Locate every line in the records below that contains the word "lines", and copy each one.

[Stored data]
------------------------------------------------------------------------

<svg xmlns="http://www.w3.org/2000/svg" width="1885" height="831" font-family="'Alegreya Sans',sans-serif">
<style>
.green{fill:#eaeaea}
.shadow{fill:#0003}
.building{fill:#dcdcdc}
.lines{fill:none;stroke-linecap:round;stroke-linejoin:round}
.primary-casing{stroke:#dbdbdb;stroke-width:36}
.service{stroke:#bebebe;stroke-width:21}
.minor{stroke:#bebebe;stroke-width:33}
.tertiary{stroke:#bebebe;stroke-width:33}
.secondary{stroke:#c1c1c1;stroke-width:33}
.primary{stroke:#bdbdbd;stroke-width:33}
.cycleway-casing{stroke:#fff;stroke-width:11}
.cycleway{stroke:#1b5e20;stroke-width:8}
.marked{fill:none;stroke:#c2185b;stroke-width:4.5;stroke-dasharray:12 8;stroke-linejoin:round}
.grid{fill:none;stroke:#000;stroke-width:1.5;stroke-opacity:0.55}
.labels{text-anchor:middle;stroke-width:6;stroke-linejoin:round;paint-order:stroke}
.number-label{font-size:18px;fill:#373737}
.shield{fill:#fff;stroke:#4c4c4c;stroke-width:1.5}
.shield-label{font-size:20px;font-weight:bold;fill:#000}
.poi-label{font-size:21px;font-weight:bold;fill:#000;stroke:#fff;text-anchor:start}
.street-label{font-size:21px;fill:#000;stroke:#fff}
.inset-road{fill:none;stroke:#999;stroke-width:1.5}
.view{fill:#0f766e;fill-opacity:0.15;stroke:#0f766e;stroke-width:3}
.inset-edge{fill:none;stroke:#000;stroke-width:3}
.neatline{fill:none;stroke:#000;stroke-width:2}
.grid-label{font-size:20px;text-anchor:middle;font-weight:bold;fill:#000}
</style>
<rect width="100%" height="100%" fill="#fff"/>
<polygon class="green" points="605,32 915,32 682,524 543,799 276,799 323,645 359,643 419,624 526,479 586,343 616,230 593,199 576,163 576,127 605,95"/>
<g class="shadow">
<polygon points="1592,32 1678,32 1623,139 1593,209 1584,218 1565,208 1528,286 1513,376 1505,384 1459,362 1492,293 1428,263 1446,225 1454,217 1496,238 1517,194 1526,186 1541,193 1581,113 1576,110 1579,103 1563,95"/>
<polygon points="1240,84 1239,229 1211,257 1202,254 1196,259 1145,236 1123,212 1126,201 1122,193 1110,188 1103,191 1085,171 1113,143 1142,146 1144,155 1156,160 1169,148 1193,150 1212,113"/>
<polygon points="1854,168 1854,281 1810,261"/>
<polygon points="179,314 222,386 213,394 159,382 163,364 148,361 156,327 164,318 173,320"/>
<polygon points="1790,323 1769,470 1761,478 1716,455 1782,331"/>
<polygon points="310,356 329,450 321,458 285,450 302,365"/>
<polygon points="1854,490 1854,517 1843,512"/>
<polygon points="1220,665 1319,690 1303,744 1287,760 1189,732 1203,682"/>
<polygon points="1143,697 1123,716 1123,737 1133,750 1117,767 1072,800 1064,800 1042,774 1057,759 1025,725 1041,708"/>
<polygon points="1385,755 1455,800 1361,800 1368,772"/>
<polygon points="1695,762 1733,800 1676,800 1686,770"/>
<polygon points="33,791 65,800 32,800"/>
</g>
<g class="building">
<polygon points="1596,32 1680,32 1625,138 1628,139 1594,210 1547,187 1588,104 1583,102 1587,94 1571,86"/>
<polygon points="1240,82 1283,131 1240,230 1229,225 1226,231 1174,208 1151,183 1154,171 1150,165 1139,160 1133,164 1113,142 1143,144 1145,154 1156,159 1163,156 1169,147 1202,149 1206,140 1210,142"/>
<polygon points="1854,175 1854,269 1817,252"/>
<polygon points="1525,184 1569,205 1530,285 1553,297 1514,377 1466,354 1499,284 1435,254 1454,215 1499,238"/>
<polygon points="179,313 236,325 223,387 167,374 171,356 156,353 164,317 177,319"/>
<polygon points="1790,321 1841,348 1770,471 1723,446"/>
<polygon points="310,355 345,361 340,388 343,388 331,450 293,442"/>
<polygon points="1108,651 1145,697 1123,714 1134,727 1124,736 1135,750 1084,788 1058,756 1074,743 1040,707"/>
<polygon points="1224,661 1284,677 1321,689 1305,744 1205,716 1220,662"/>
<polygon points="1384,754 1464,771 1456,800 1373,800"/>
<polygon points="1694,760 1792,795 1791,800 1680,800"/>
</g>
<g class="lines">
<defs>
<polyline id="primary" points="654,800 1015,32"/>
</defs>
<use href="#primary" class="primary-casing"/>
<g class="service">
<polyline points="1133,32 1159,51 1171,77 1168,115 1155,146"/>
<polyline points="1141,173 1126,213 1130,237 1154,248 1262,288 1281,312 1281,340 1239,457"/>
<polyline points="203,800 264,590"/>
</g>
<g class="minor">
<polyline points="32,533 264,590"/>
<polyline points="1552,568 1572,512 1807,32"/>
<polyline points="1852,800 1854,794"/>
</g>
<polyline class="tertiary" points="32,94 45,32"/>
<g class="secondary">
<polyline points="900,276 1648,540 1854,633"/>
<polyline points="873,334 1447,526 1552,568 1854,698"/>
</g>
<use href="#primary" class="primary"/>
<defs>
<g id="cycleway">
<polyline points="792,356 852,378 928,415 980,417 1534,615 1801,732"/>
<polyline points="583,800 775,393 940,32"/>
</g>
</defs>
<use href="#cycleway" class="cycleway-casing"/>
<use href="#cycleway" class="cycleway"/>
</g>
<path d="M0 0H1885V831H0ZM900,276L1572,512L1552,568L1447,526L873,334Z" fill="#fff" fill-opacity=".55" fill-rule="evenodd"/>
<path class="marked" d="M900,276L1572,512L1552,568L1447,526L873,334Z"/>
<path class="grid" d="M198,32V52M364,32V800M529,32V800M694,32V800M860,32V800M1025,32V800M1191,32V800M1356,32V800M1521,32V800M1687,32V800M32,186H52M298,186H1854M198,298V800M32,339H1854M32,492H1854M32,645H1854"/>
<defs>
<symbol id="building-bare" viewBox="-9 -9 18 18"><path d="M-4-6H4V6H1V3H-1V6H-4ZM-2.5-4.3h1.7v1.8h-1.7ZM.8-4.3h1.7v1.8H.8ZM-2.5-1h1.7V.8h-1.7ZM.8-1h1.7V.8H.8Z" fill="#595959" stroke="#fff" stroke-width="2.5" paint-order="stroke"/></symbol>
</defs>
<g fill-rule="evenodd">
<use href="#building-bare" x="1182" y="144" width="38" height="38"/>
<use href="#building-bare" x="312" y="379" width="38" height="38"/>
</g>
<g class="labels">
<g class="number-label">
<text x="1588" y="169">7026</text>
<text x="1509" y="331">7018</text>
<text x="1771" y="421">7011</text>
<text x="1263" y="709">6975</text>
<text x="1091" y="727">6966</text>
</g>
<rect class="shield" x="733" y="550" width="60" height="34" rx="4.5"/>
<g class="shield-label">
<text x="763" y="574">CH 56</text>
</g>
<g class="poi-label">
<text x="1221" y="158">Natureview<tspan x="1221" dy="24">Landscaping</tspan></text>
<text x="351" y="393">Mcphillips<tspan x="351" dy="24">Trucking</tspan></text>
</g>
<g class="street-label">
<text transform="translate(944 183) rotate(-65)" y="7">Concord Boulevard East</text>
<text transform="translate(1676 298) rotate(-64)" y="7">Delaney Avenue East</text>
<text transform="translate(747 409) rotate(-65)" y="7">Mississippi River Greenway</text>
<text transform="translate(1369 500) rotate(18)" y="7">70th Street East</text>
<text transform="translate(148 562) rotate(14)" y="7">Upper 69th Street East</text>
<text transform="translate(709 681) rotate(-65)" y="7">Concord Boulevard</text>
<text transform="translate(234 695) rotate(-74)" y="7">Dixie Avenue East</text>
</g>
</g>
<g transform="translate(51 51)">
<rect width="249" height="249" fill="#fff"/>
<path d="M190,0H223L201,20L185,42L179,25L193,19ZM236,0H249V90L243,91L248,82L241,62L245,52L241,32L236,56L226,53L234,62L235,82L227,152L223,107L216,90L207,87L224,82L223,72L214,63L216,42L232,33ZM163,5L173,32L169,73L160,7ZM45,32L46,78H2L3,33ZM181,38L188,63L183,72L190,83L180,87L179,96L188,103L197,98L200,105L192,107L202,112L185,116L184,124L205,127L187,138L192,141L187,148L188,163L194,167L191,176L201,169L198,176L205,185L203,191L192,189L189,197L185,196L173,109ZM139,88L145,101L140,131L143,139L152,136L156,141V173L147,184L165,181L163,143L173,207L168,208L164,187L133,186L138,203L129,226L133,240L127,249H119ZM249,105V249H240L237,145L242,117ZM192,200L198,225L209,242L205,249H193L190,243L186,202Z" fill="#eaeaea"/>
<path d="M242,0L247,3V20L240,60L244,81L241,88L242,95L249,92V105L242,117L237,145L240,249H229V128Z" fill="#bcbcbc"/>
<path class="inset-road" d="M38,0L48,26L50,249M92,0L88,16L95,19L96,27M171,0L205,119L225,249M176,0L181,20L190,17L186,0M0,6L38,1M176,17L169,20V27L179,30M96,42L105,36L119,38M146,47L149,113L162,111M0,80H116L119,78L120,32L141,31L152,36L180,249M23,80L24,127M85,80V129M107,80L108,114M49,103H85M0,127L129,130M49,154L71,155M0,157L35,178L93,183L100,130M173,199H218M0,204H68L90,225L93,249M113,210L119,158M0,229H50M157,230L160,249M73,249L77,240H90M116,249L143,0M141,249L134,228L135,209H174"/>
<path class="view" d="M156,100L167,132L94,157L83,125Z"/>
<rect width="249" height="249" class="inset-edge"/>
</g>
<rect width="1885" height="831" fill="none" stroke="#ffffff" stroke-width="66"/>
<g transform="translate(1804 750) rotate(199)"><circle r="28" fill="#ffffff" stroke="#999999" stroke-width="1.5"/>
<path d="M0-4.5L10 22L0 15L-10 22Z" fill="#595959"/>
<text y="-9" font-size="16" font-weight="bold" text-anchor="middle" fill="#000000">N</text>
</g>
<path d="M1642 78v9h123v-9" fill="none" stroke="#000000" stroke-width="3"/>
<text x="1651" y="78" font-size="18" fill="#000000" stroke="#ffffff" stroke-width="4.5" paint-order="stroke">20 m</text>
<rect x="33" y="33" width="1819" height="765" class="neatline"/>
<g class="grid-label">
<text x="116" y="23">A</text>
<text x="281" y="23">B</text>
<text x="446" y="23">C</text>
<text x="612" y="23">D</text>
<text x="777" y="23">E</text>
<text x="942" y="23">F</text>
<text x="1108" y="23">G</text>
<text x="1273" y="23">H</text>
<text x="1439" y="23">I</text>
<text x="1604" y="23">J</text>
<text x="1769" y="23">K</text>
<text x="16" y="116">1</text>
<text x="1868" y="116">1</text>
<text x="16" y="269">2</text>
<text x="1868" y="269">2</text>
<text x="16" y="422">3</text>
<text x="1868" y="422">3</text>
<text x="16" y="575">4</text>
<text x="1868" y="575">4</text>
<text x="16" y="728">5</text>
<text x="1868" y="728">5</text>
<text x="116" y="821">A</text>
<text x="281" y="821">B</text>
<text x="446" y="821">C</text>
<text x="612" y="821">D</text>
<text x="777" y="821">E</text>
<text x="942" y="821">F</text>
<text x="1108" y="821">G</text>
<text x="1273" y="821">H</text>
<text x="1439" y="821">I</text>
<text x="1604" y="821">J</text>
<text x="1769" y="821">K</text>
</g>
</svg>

------------------------------------------------------------------------

**Result of the exercise**
.lines{fill:none;stroke-linecap:round;stroke-linejoin:round}
<g class="lines">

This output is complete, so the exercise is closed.